The tie-up is being promised as a forerunner to suburban and residential expansion from a chain most associated with London’s rail termini and commuter hubs. That expansion is a response to the COVID-19 pandemic, which has hammered Pret’s business model, closed over 30 stores, cost over 3,000 jobs, and left it relying on eviction protections to survive at all. It is currently attempting to salvage rent deals with its landlords that will allow it to make that expansion, with the government yet to meaningfully intervene on rent debt. U.K. managing director Clare Clough says that that expansion will include franchising, as well as opening fully fledged new stores.
There was a time in summer 2020 when Pret a Manger’s place in the commuter psyche seemed unmovable. The government and press were urging people back to the office, to be fuelled by Pret’s maniacal new coffee subscription and railway season tickets; they espoused the joys of water cooler chat, office camaraderie, and even commuting, in a bid to endorse a narrow path to economic “recovery” which involves doing things exactly as offices did before, rather than asking whether working from home and spending more time in local areas is actually positive.
Pret’s recent moves — putting coffee into supermarkets with dead pastoral marketing; trying to make Pret dinner a thing; this frozen croissant range — suggest that the company knows it can’t do things exactly as it did before, but they also suggest that it has little will or desire to change what those things are.

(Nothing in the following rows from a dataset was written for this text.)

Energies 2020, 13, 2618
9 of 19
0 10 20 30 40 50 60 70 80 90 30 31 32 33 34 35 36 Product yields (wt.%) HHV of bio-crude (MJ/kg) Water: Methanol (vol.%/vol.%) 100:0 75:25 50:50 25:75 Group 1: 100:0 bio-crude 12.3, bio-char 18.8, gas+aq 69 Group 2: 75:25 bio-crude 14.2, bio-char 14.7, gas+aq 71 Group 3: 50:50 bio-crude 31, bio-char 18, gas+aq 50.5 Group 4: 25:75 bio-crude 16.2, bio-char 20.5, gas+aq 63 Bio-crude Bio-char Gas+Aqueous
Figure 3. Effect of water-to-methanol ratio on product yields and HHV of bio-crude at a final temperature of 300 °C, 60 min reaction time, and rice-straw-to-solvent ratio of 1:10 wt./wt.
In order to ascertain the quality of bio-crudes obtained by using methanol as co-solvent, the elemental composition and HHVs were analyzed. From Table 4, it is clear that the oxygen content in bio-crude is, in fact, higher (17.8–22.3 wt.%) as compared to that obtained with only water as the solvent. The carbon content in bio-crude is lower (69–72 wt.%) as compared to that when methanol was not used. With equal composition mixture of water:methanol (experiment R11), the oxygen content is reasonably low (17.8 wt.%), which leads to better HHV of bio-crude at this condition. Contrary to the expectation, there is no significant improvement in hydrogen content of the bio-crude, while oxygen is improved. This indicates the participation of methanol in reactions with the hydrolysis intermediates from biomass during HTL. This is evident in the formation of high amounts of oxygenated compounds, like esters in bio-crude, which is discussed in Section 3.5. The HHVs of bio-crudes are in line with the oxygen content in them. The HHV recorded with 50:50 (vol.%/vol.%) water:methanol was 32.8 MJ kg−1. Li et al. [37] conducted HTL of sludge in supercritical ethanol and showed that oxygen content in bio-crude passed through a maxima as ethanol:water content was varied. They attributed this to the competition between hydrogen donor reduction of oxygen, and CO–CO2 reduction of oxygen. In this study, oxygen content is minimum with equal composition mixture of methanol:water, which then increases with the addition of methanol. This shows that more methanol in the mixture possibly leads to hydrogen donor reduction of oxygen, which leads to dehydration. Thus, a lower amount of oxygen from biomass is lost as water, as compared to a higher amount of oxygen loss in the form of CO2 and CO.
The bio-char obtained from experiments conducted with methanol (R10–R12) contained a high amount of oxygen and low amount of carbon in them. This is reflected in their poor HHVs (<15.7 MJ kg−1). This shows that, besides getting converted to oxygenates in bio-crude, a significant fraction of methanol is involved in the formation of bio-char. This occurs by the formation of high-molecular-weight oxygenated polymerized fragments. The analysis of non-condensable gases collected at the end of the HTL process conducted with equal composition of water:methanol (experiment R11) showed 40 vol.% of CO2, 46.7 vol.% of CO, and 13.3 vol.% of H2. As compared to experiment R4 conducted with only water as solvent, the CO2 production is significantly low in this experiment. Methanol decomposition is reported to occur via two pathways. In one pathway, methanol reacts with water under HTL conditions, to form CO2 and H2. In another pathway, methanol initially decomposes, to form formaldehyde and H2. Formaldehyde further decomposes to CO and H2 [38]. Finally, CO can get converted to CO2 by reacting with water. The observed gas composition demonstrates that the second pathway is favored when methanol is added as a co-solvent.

The dinner menu is a hot mess that plays it fast and casual with global cuisines; the coffee is never going to come for free in a random-not-random act of kindness; the croissants probably aren’t better than those already in the freezer aisle or in the local cafes whose neighbourhoods into which Pret wants to expand.
Despite the brand’s devoted fandom, which, in that heady office summer, extended to people pleading for Pret-branded ice cream vans, its appeal remains largely situational. Fundamentally, all of Pret’s new innovations are asking customers to care about the coffee, the sandwich, or the croissant more than the act and performance of getting it — more than the fact that the coffee costs 99p, or that it happens to be where they get their preferred sandwich from, or that they might get a free one in a company-restricted random act of kindness just when yet another office workday has angle-ground a little more shiny marble from their soul. Its executives clearly feel it has little choice, and its current situation likely prevents it from just opening the stores that people might actually go to, instead of deploying this series of mildly desperate stop-gaps.

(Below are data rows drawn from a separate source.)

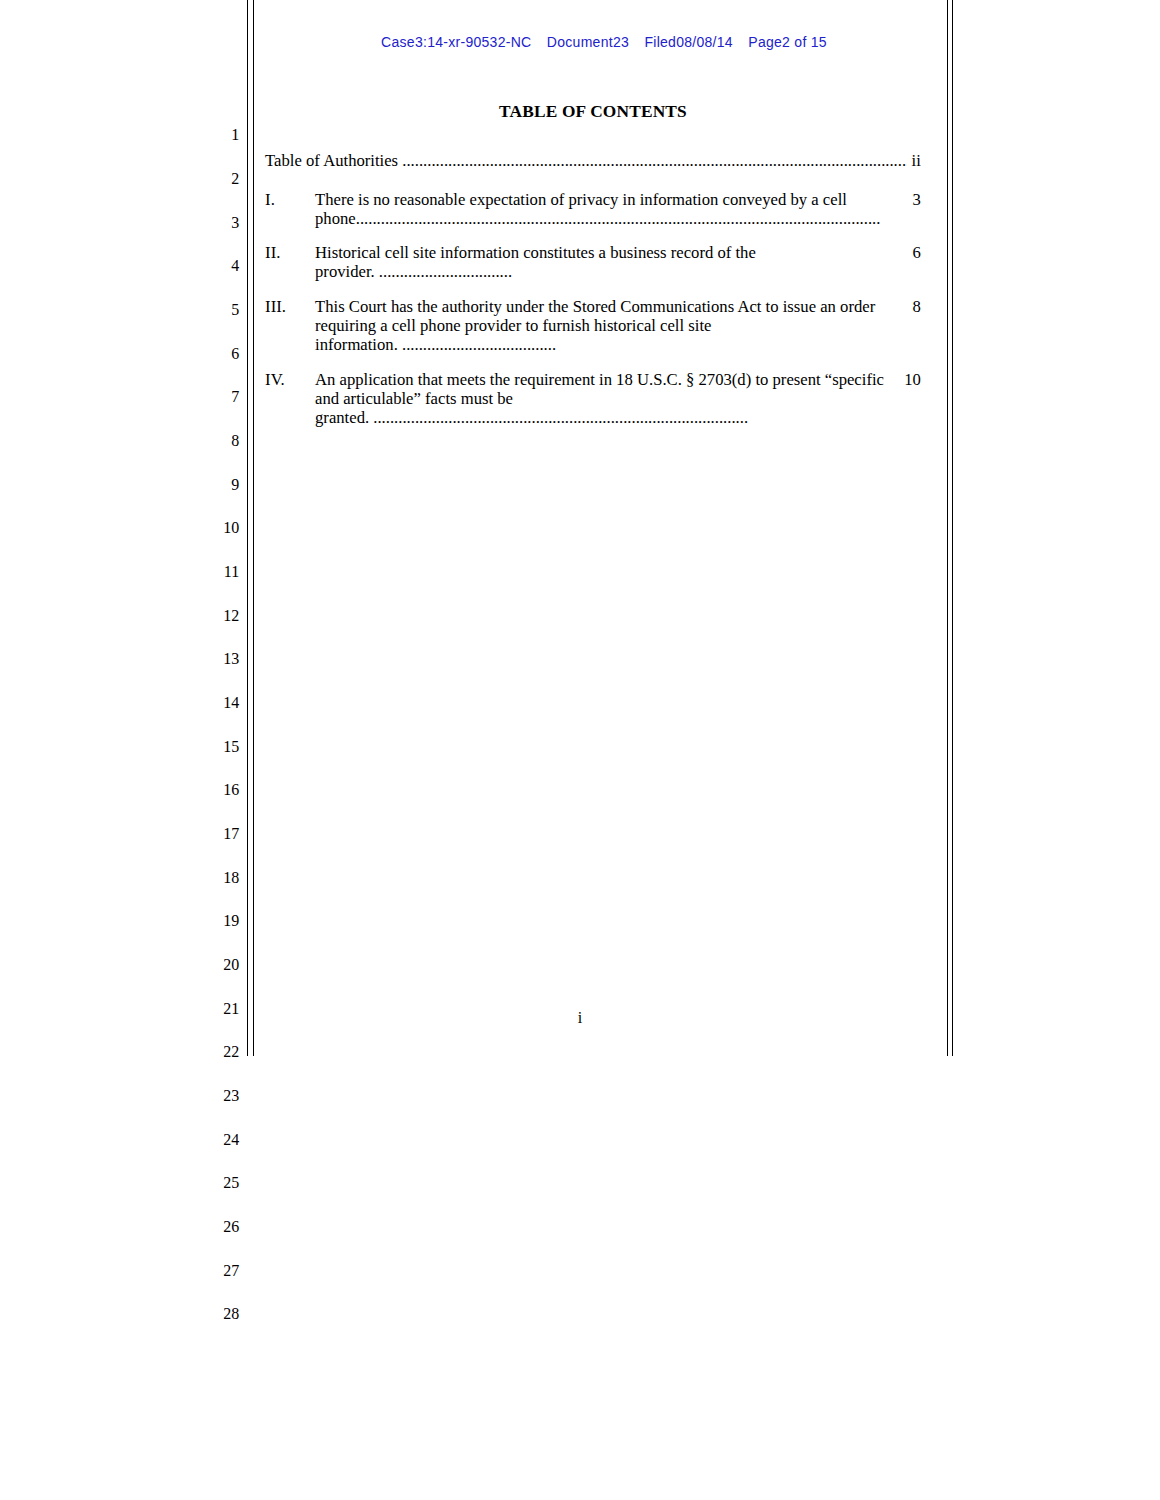Case3:14-xr-90532-NC Document23 Filed08/08/14 Page2 of 15
1
2
3
4
5
6
7
8
9
10
11
12
13
14
15
16
17
18
19
20
21
22
23
24
25
26
27
28
TABLE OF CONTENTS
Table of Authorities ................................................................................................................................. ii
I. There is no reasonable expectation of privacy in information conveyed by a cell phone.............................................................................................................................. 3
II. Historical cell site information constitutes a business record of the provider. ................................ 6
III. This Court has the authority under the Stored Communications Act to issue an order requiring a cell phone provider to furnish historical cell site information. ..................................... 8
IV. An application that meets the requirement in 18 U.S.C. § 2703(d) to present “specific and articulable” facts must be granted. .......................................................................................... 10
i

The implication is that Pret has miscalculated the power of its brand as being founded on its individual products, as opposed to their part to play in its whole deal. When embedded in the geographical and social dynamics of office culture in London, the chain’s convenience and ubiquity can be artfully converted into a mythos that overrides its other key proposition: Being founded on never being terrible. Never terrible is fine in a race against five other fast-casual brands which don’t have its brand pull even if they might have better food; never terrible is fine when speed and pleasing an entire team is more important than individual taste preferences. But take all of that away, and never terrible starts to look more like not very good.